Monday, June 6, 2016

The Moon is Always the Moon

"There is neither increasing nor decreasing" --The Heart Sutra

Writing on the essential topic of the Prajnaparamita, the Heart Sutra, Buddhist monk and teacher Thich Nhat Hanh, notes in his commentary, The Heart of Understanding, that there is neither increasing nor decreasing. He says we, for example, "worry because we think that after we die, we will not be a human being anymore, we'll be a speck of dust."

We think that in terms of increase and decrease--to live or to die. But this is not so; Hanh teaches us that rather, the sutra means to say that big and small are concepts in our minds; they may not have any reality in the world, because everything depends upon everything else by the Buddhist principle taught as interpenetration, or inter-being.

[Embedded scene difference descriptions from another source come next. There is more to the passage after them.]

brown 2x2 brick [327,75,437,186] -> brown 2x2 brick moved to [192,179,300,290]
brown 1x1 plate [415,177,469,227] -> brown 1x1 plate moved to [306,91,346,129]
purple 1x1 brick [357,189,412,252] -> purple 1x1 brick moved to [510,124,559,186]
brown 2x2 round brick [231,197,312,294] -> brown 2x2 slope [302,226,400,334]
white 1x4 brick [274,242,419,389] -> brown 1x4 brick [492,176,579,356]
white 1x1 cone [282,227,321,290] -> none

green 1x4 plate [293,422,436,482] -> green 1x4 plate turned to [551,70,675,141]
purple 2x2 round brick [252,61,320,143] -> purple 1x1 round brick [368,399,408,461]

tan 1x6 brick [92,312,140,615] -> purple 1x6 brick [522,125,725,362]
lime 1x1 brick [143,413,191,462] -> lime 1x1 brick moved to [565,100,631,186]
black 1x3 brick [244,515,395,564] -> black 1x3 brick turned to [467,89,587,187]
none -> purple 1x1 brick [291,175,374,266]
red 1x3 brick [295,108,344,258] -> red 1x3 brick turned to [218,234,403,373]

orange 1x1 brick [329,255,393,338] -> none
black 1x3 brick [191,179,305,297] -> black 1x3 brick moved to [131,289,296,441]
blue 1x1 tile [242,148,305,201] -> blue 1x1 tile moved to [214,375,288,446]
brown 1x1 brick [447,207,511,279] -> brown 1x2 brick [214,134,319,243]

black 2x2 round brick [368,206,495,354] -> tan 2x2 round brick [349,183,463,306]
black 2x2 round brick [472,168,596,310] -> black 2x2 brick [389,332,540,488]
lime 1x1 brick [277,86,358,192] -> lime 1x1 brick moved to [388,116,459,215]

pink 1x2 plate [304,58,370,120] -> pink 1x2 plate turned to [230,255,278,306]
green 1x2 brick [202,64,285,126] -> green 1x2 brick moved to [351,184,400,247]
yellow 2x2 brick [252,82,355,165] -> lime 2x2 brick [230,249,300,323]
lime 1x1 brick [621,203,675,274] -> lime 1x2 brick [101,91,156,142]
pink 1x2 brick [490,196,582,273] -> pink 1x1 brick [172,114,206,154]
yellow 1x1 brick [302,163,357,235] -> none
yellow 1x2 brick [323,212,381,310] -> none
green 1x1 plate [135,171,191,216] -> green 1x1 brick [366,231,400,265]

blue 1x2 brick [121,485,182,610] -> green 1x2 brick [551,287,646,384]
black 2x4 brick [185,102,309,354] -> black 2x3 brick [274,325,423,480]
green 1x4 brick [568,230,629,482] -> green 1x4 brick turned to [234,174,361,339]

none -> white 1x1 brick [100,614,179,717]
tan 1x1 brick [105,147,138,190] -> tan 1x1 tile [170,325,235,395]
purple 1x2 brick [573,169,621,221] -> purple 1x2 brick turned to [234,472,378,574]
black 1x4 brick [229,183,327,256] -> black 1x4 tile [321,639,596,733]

Thus everything contains everything else. In the sun is contained the rain; in the moon is contained the moon herself, and everything that makes up the idea of the moon. It then cannot be destroyed, the idea alone is too small, too insignificant.
Mara, when in balance, is no danger any more than the Buddha. So, "when they assassinated Mahatma Gandhi or Martin Luther King Jr., they hoped to reduce them to nothingness", Hanh writes. But no thing can be reduced to nothing.

Existing is matter within the elements of other things, of other persons, in the very molecules that constitute form. These molecules, persons and others in history, exist and continue to exist, perhaps more greatly than before, precisely because "they continue in other forms."
We, ourselves, continue their being. So let us not be afraid of decreasing. It is like the moon. We see the moon increasing and decreasing, but it is always like the moon." Suchness.